§ Work instructions
The response must consist of each line in the listing that has the word "KiCad" in it.

§ Given data
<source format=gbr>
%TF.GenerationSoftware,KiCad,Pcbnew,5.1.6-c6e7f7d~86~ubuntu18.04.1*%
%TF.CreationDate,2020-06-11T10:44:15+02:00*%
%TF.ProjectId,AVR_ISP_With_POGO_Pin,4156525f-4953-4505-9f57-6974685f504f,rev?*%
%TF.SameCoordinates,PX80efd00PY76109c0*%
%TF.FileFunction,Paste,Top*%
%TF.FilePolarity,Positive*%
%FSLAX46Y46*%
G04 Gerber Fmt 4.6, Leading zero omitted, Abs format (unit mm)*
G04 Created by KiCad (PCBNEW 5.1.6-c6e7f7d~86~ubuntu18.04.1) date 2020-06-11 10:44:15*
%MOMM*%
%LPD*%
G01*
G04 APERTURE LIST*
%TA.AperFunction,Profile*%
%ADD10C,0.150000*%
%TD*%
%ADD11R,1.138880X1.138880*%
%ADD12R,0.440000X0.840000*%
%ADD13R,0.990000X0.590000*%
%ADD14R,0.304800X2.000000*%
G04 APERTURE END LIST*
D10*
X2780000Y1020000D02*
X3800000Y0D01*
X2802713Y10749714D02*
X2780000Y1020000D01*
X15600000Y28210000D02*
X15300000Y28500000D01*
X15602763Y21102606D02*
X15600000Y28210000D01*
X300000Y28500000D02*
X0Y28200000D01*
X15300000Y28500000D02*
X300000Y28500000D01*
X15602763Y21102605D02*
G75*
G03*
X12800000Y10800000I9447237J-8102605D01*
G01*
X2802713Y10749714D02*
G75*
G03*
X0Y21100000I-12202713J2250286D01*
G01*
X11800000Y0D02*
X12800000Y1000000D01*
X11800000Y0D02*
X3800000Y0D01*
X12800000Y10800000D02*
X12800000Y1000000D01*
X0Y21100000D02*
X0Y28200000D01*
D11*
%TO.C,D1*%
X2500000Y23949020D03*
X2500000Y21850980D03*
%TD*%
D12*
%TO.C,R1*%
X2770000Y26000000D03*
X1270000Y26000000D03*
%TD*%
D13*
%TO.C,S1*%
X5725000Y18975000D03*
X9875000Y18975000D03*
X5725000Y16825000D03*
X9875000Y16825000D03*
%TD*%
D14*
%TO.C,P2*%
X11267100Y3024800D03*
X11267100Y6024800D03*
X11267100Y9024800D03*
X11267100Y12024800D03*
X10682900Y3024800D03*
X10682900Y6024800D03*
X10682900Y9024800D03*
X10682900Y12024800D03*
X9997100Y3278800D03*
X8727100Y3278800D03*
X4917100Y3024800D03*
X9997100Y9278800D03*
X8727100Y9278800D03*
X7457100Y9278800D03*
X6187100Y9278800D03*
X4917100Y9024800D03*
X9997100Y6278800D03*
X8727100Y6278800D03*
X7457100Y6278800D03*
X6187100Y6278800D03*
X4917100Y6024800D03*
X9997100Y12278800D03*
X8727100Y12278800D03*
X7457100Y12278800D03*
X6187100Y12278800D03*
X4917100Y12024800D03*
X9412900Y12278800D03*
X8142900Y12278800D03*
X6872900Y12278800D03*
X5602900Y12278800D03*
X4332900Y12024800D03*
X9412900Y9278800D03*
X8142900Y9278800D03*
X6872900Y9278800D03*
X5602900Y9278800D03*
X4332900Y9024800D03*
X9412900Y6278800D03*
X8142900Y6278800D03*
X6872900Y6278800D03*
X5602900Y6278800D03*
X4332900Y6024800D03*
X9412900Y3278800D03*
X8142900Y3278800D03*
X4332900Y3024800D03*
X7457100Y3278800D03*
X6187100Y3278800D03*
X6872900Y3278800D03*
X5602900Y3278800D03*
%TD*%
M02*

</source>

==

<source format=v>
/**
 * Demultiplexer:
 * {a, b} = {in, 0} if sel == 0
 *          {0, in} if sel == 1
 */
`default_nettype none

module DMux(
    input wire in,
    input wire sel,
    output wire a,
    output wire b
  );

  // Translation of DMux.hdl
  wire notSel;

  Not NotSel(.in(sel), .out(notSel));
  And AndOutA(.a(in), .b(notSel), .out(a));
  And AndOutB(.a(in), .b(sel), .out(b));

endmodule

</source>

§ Task answer
%TF.GenerationSoftware,KiCad,Pcbnew,5.1.6-c6e7f7d~86~ubuntu18.04.1*%
G04 Created by KiCad (PCBNEW 5.1.6-c6e7f7d~86~ubuntu18.04.1) date 2020-06-11 10:44:15*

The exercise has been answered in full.